----- Provided entries -----

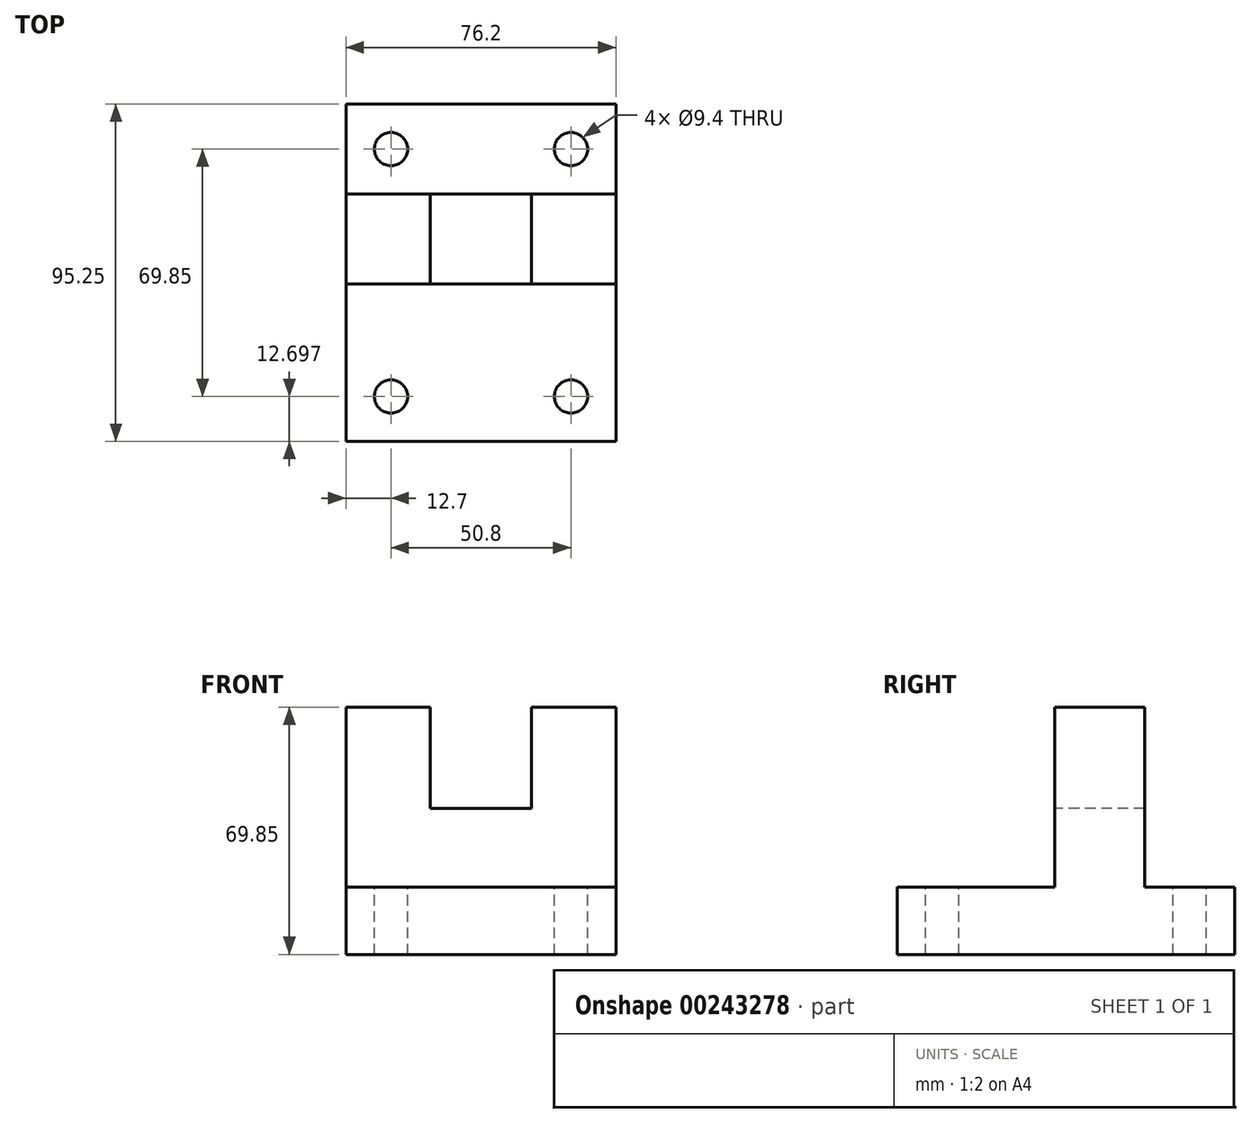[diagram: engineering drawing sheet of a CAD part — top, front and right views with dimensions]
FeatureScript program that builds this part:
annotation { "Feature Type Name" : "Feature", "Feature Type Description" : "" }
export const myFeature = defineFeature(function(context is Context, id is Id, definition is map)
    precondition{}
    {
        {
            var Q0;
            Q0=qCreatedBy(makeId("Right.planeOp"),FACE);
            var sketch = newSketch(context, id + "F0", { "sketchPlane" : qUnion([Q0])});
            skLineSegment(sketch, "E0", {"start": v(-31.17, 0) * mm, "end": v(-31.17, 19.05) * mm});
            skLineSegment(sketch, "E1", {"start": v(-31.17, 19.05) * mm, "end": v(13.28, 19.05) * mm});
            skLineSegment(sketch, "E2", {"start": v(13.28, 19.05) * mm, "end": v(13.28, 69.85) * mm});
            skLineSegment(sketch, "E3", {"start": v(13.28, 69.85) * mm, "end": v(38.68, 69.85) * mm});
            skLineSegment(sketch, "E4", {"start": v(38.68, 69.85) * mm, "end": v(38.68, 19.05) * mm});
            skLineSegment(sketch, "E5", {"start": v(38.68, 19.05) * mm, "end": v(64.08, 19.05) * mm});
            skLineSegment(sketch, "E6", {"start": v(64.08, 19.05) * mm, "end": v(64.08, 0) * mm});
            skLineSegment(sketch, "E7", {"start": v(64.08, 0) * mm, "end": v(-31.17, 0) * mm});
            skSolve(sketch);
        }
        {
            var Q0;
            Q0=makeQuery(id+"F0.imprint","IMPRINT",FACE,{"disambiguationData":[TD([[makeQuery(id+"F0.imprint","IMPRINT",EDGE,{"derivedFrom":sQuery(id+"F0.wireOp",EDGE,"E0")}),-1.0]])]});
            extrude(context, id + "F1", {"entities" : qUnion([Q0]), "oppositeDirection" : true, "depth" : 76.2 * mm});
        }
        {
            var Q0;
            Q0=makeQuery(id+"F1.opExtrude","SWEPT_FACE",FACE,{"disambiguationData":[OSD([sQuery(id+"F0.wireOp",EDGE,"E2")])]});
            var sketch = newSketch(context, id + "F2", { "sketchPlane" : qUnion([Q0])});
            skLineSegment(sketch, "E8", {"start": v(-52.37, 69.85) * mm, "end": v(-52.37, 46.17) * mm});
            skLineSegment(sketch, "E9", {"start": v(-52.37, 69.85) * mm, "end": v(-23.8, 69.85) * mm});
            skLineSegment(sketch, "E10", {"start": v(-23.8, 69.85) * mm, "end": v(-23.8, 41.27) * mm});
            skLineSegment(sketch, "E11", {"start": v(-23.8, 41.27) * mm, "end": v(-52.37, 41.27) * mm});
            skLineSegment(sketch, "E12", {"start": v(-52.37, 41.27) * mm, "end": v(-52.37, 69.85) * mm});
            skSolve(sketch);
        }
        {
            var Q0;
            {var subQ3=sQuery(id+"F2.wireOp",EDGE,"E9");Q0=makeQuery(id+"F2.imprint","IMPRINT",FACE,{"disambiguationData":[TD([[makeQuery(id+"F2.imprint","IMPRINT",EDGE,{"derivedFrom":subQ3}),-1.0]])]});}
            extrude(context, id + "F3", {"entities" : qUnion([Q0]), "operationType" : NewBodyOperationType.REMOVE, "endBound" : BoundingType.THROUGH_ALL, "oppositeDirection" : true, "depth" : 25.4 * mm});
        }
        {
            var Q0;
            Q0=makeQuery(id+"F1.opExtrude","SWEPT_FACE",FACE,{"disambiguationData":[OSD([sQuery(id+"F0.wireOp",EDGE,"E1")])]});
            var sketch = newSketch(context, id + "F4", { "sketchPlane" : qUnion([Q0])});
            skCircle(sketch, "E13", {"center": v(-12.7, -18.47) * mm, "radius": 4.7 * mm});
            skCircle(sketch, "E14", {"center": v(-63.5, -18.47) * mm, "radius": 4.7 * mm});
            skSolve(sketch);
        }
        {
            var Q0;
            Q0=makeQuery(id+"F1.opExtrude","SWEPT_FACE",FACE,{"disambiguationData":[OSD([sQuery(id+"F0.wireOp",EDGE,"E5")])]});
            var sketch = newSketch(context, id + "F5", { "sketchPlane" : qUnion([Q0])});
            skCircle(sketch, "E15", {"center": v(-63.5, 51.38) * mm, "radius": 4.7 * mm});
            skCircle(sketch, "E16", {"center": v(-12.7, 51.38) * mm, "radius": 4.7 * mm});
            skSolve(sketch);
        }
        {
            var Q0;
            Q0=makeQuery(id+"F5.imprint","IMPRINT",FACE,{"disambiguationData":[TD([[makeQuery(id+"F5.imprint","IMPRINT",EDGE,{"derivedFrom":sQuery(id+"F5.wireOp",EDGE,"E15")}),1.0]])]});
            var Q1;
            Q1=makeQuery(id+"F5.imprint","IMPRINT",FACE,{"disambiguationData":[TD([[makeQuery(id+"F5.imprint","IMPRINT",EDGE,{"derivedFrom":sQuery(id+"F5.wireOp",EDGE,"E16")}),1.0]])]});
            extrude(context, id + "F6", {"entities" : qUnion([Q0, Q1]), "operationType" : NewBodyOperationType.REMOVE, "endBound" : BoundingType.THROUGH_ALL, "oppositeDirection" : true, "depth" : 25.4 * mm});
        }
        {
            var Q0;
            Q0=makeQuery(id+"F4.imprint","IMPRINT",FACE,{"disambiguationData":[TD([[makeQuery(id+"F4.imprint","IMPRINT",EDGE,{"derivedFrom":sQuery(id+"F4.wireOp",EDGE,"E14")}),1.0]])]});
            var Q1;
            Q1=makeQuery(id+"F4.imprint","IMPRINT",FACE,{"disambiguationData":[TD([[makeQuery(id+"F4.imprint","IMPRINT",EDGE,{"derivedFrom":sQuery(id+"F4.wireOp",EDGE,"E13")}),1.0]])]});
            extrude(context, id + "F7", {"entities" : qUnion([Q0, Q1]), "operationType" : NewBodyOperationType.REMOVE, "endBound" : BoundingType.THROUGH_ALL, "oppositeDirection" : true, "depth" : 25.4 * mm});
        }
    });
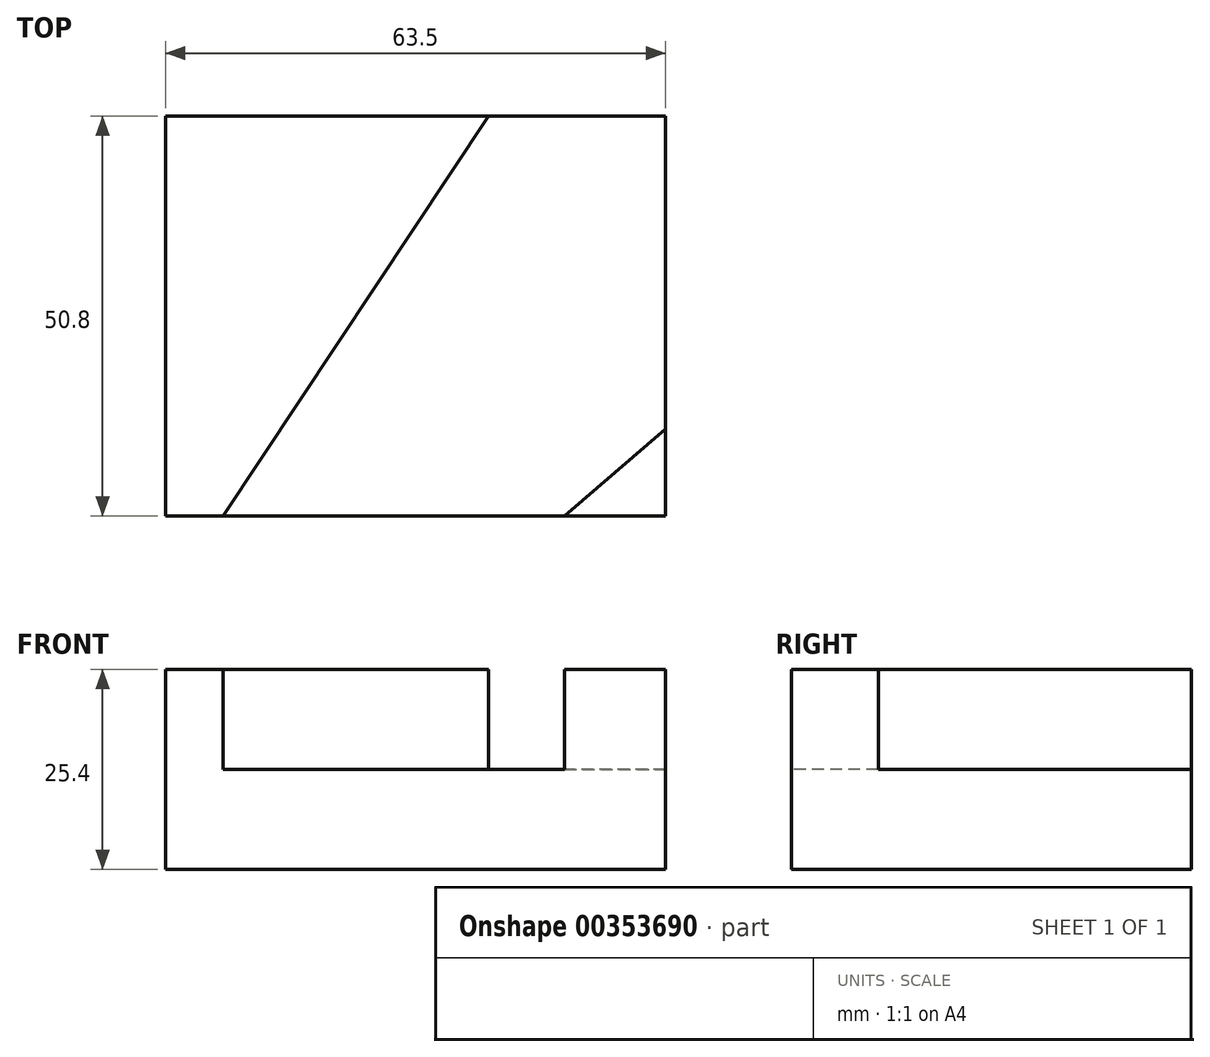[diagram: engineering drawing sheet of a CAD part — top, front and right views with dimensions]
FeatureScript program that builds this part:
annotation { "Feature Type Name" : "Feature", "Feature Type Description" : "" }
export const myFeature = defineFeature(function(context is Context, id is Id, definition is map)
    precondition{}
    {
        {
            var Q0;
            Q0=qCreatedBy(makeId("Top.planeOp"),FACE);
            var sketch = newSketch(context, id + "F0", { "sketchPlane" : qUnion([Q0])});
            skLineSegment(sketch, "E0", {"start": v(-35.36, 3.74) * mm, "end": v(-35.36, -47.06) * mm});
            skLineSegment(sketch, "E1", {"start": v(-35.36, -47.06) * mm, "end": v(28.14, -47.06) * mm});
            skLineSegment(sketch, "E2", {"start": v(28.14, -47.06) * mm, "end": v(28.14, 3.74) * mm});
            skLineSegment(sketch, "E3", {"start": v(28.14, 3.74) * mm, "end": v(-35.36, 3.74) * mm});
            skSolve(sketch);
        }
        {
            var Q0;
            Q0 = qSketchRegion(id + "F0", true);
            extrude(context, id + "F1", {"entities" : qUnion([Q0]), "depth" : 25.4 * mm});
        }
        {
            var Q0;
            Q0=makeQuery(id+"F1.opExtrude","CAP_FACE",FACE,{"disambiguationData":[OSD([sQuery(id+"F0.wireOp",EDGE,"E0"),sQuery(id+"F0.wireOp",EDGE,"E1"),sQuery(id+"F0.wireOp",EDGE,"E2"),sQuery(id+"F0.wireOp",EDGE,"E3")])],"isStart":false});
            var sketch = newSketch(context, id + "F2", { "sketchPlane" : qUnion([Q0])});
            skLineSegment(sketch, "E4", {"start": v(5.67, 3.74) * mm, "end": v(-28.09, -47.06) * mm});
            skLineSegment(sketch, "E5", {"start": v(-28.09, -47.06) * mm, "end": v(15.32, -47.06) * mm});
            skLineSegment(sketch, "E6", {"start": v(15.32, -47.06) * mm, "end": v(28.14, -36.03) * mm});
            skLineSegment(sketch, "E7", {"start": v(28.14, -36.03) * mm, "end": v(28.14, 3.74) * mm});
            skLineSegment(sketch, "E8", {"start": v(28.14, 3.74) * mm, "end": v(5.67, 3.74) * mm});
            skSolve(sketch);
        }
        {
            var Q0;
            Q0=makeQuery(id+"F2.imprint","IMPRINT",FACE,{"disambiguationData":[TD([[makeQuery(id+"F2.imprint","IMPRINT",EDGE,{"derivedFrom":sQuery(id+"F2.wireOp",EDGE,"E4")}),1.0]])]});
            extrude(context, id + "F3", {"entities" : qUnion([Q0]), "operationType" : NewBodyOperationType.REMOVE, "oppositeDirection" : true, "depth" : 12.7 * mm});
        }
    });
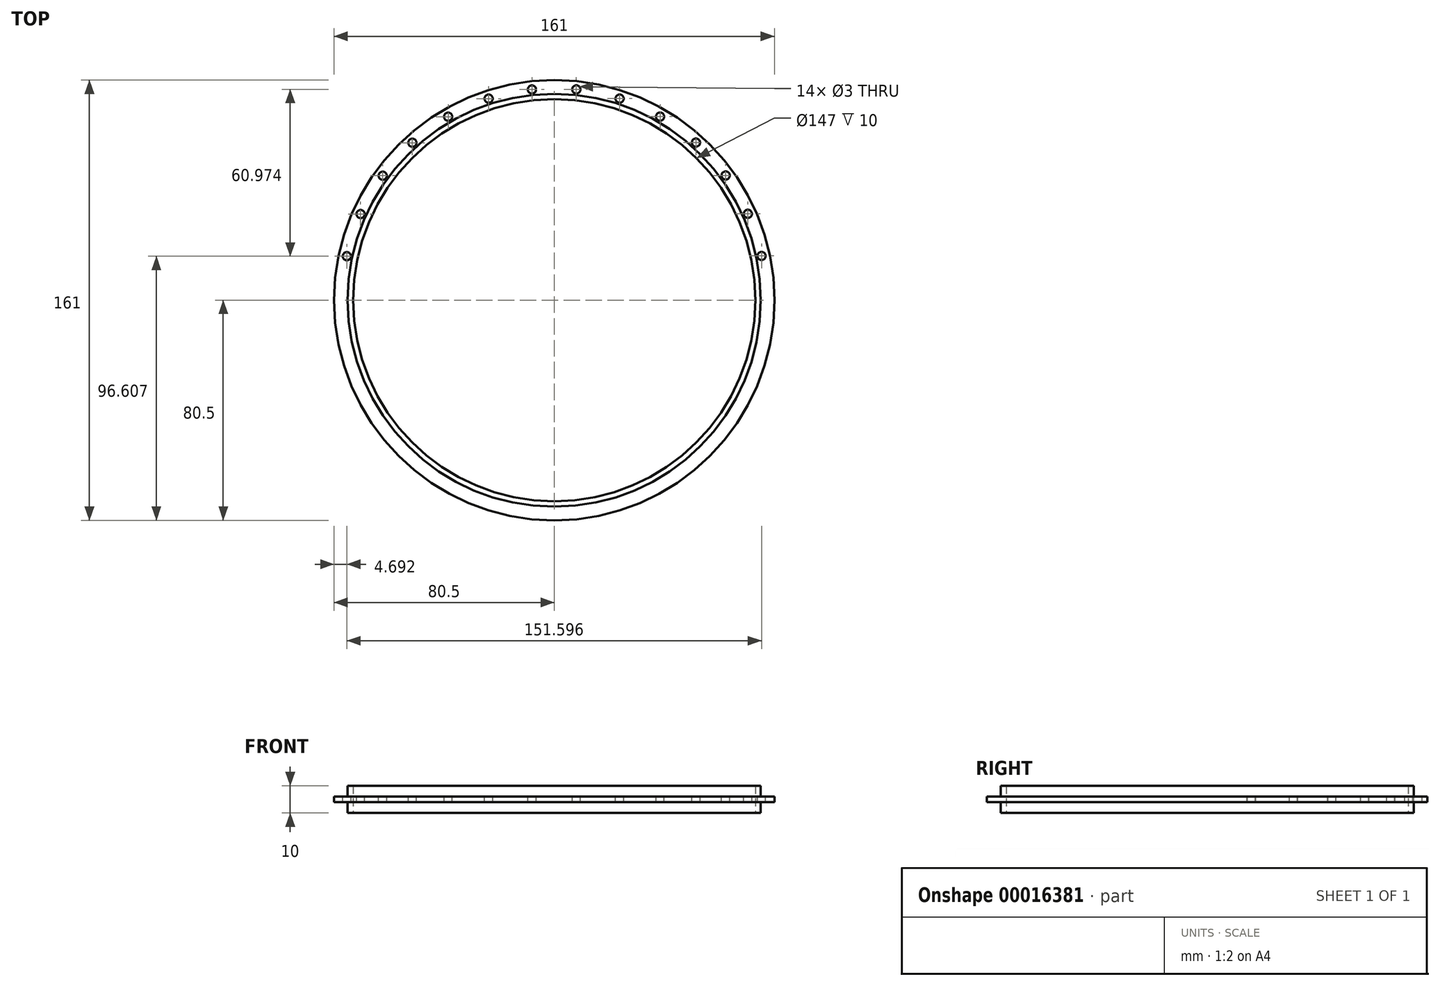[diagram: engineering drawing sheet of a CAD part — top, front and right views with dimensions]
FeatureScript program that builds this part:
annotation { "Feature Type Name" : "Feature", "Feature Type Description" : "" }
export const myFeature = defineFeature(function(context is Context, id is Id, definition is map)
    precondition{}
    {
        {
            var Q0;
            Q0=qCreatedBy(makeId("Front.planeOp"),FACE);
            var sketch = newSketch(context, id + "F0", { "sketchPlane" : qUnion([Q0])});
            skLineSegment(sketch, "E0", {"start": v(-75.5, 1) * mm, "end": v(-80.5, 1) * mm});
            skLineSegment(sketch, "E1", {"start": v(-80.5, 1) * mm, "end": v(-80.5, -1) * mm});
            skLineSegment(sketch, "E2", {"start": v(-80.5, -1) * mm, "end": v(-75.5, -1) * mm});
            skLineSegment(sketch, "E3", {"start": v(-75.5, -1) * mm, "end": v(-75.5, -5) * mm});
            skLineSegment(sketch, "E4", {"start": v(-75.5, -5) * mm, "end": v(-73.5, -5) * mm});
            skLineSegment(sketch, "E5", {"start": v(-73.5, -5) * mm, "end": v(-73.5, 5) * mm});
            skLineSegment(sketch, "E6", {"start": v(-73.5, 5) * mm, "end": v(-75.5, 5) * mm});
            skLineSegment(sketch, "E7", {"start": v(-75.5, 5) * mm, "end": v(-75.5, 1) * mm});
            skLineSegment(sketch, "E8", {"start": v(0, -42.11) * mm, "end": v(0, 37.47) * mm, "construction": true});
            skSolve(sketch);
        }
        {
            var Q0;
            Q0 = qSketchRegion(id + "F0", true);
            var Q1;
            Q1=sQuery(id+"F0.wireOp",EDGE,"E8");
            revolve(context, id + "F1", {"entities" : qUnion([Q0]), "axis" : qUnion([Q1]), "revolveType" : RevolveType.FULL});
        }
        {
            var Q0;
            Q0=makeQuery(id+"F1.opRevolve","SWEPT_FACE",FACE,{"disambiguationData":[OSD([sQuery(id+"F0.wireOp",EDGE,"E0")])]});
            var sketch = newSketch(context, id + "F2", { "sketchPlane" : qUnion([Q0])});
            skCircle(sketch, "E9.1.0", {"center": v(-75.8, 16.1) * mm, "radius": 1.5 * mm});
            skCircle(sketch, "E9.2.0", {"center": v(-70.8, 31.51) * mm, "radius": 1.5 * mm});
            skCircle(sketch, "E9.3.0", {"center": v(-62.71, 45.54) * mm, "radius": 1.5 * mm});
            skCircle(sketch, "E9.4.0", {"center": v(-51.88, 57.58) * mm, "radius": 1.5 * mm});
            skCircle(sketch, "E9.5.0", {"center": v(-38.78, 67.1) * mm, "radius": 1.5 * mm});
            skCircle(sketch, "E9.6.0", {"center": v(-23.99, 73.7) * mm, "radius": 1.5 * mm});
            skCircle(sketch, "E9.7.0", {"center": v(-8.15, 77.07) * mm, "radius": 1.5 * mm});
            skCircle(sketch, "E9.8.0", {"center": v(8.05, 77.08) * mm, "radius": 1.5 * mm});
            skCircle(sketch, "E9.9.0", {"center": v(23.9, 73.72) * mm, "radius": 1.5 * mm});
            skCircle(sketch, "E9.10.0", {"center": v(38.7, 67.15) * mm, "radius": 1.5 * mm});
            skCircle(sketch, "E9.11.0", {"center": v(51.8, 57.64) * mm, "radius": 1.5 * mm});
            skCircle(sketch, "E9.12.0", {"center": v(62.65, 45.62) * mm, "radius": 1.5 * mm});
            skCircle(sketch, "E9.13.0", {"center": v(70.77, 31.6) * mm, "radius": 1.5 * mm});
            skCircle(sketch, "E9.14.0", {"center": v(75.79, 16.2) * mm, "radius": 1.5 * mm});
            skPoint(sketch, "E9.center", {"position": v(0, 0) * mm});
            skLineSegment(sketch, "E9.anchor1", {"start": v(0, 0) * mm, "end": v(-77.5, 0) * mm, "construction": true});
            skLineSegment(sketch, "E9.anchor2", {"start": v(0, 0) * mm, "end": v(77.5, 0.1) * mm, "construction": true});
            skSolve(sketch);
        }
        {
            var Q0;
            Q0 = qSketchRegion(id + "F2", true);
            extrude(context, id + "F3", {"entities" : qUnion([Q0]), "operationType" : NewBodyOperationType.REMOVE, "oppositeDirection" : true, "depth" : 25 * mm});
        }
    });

-----

-- Set problem --
Please count the lines in the data above that contain the string "planeOp", with case counting, and reply with only the number.

-- Output of the task --
3